ASASSN-18ix (N:/UG:)
RA 18h26m31.10s, DEC -46°53'03.3" (J2000.0)
2018 April 22.35 UT, V= 12.6 mag
Discoverer: All Sky Automated Survey for SuperNovae (ASAS-SN)
"ASAS-SN Discovery of a Possible Galactic Nova ASASSN-18ix":
http://www.astronomerstelegram.org/?read=11561
ASASSN-18ix 20180421.39 <167V ASN
ASASSN-18ix 20180422.05 129g ASN
ASASSN-18ix 20180422.24 125g ASN
ASASSN-18ix 20180422.35 126V ASN
GSC2.3 SC92162262 (Bj= 21.42 mag), which is 2.2" away from the ASAS-SN position at RA 18 26 30.892, DEC -46 53 03.83 (J2000.0) may be the progenitor.
Spectroscopy, multiband photometry, and precise astrometry are urgently required.
Clear skies,
Patrick
Brian Skiff writes about GSC2.3 SC92162262 as the possible progenitor (vsnet-alert 22103):
"This star does appear to be relatively blue on the southern Schmidt survey images (invisible or barely visible on DSS2 red and far-red plates, but readily visible on the blue plate). The GSC-2.3 and SuperCOSMOS coordinates compared:
18 26 30.89 -46 53 03.8 GSC-2.3
18 26 30.93 -46 53 03.5 SuperCOSMOS, epoch 1974.612
Both show blue magnitude 21.4 from independent scans of the plates."

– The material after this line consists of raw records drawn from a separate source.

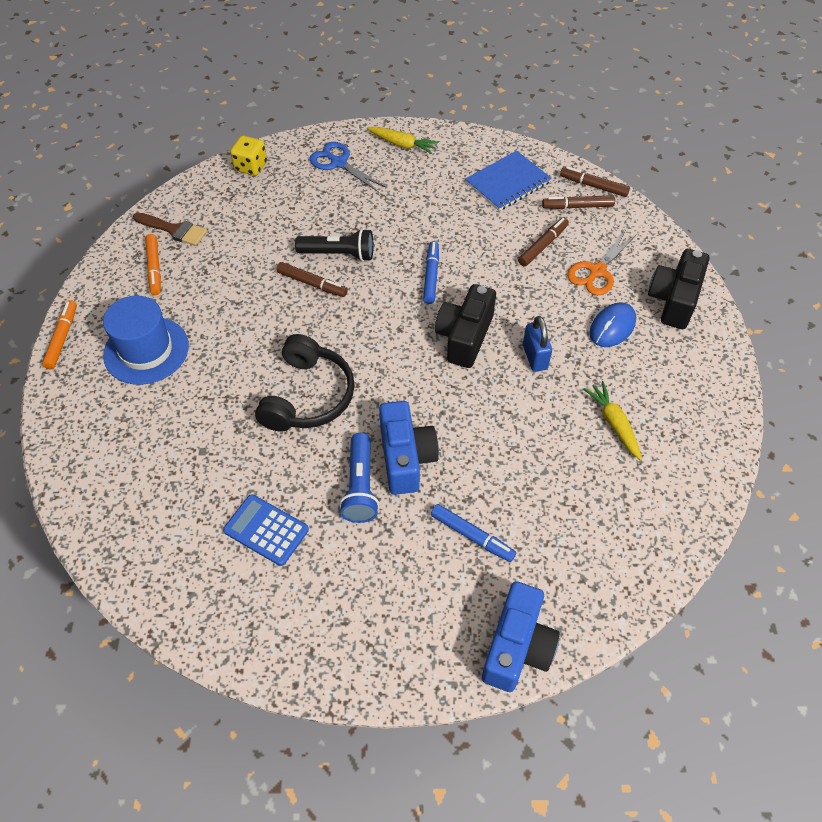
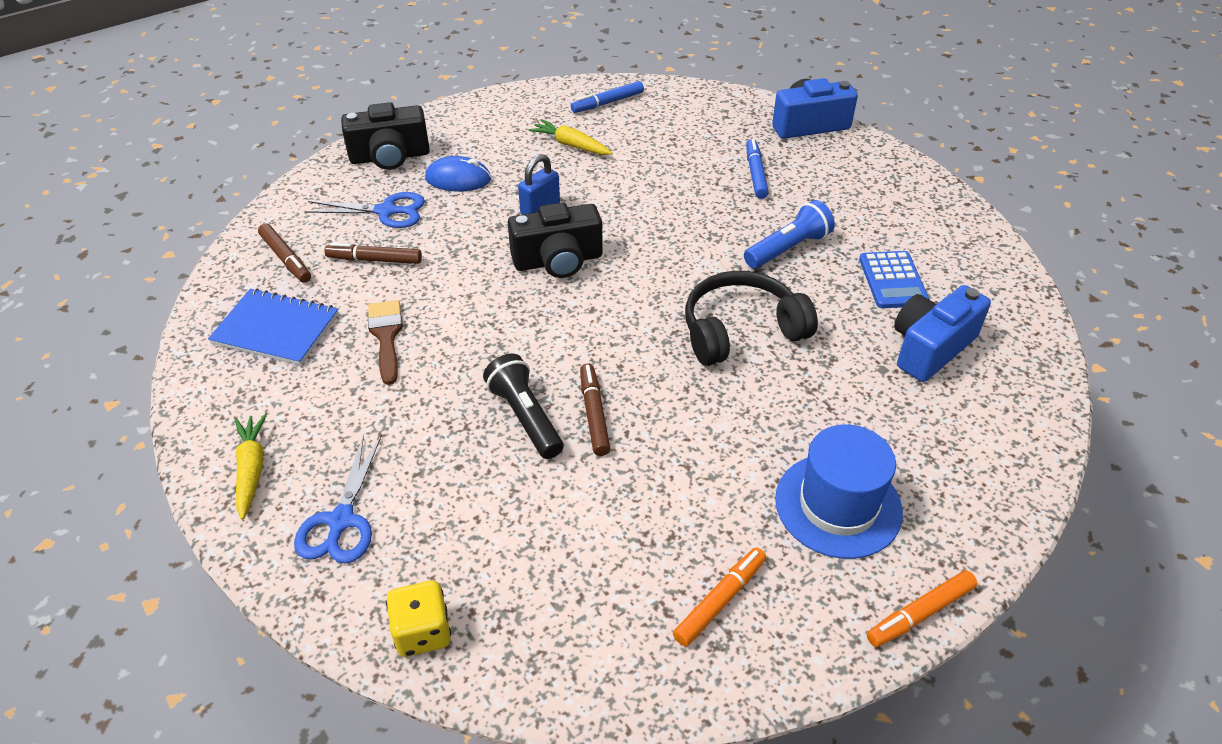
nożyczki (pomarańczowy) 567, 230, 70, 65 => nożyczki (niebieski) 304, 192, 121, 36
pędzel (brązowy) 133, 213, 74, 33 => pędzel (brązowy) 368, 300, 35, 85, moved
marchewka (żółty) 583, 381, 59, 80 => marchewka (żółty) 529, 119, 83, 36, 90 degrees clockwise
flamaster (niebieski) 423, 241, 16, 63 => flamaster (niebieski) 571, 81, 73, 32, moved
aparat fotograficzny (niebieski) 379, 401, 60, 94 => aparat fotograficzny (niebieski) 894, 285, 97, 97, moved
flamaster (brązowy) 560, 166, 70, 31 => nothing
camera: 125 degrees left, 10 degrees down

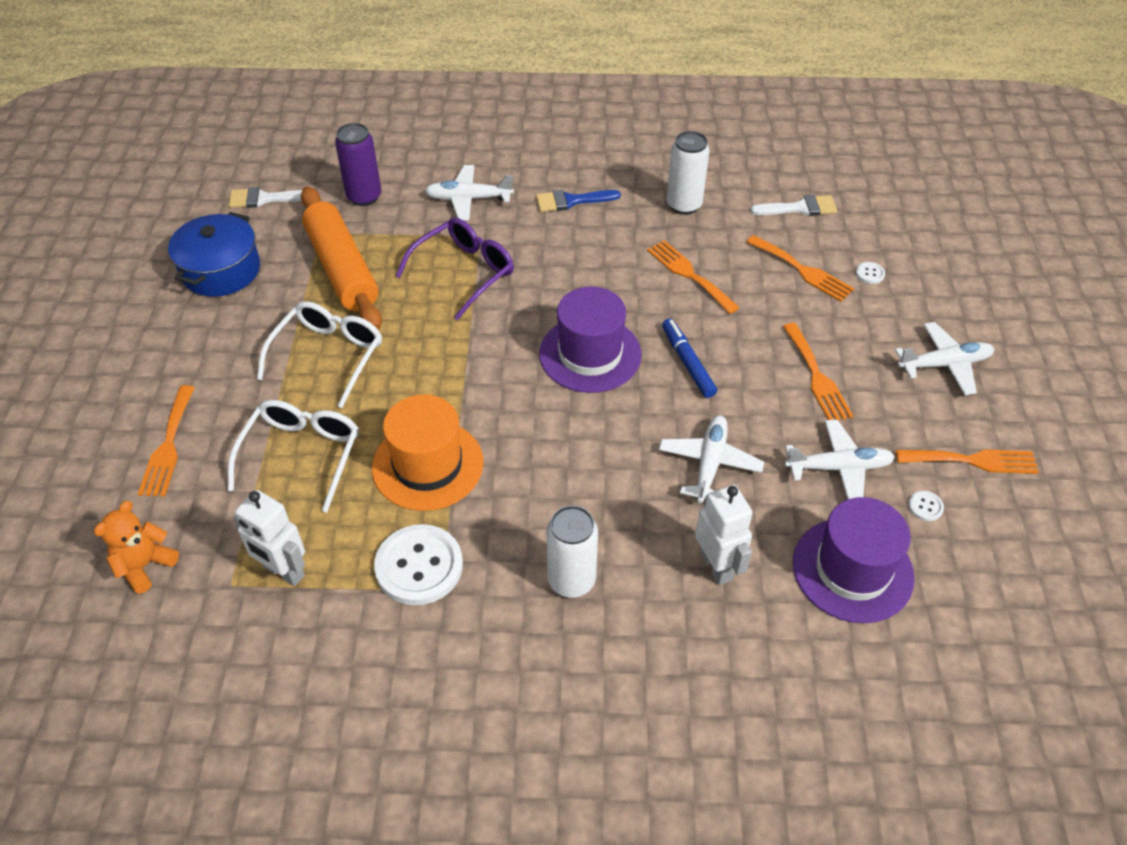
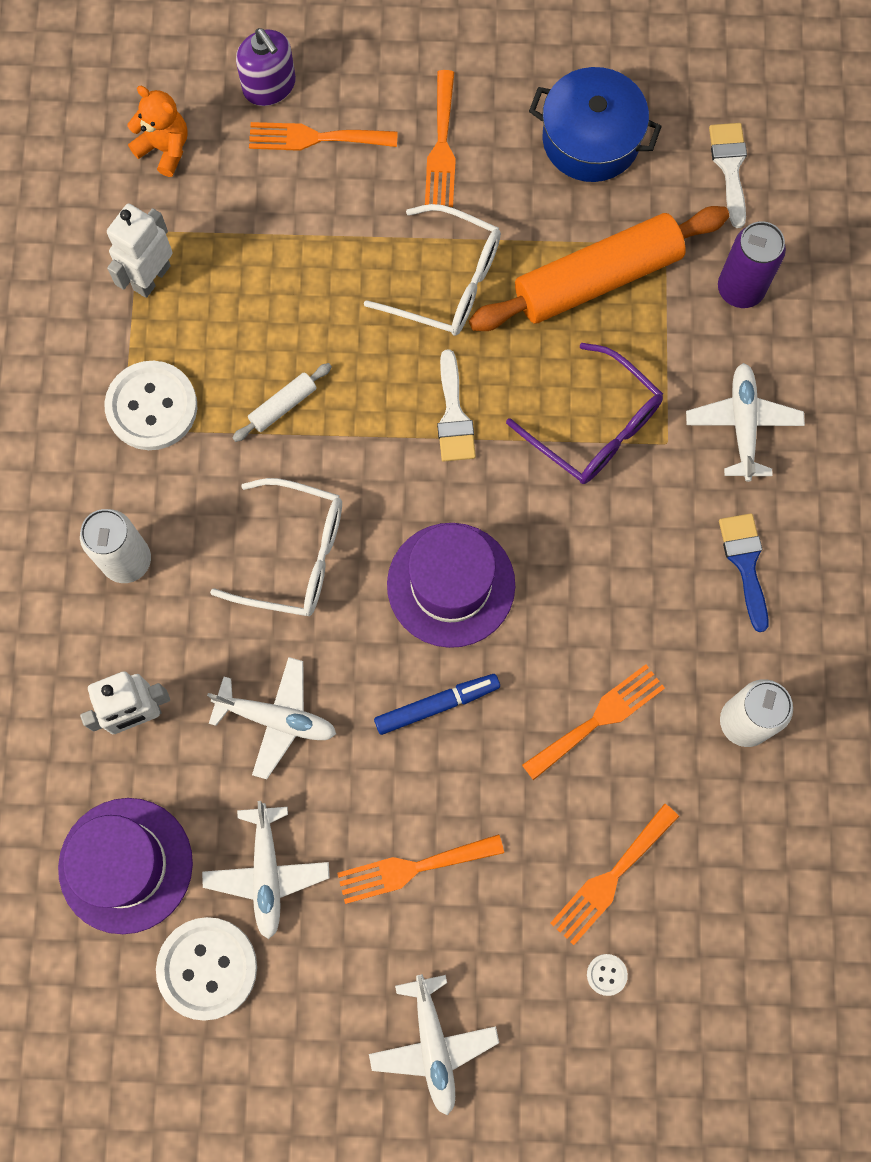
guzik (biały) 908, 491, 36, 30 => guzik (biały) 156, 917, 101, 104, x2.46
okulary (biały) 228, 400, 131, 113 => okulary (biały) 210, 478, 132, 138, moved
kapelusz (pomarańczowy) 372, 394, 112, 117 => wałek do ciasta (biały) 233, 363, 99, 79
nothing => dozownik mydła (fioletowy) 236, 28, 60, 78
widelec (pomarańczowy) 896, 449, 143, 25 => widelec (pomarańczowy) 425, 70, 31, 137, moved
pędzel (biały) 750, 195, 87, 21 => pędzel (biały) 437, 349, 39, 113, moved
camera: 90 degrees right, 25 degrees up

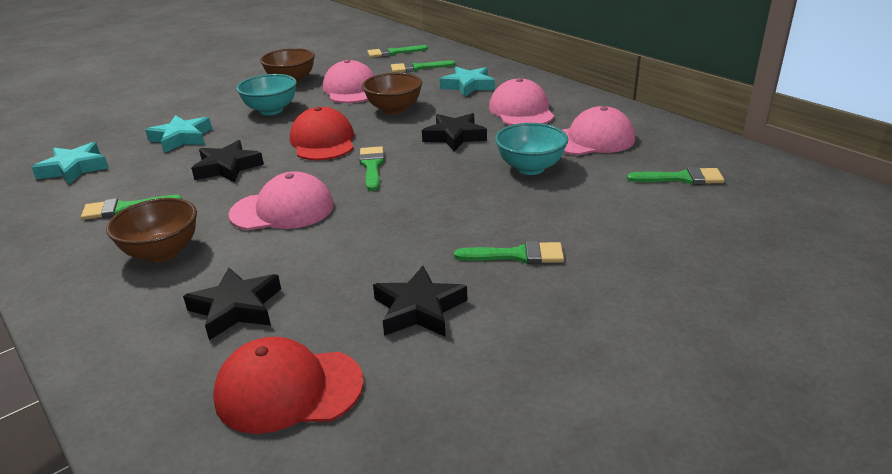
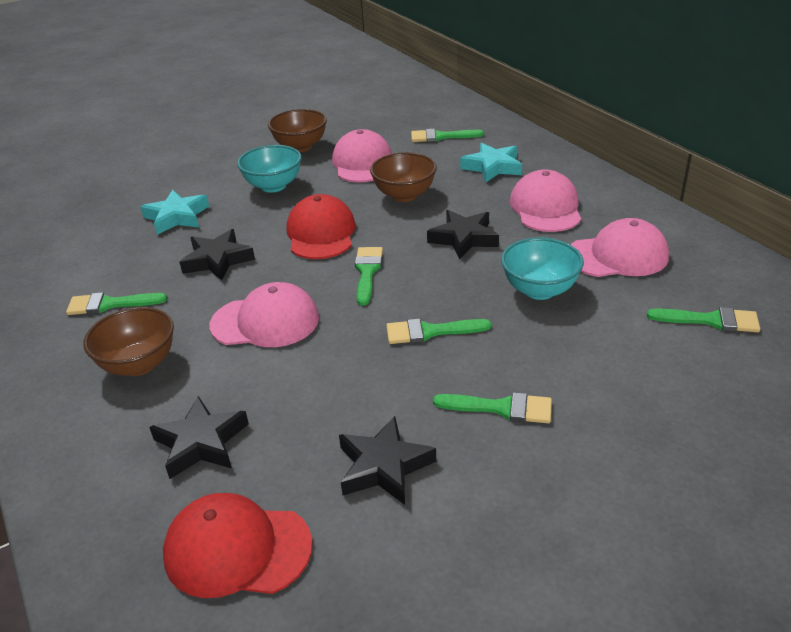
pędzel (zielony) 367, 45, 61, 13 => pędzel (zielony) 386, 319, 105, 25, moved
gwiazda (turkusowy) 31, 142, 78, 43 => nothing
camera: 10 degrees right, 5 degrees up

"Just imaged it, appears quite blue under high saturation. My guess is not a nova. Magnitude around 12.9 in green channel (~V). Definitely fainter than the 12.6V in ATel."
Looks like a high-amplitude dwarf nova outburst (UGWZ?). Time-resolved photometry and precise astrometry have now the highest prority.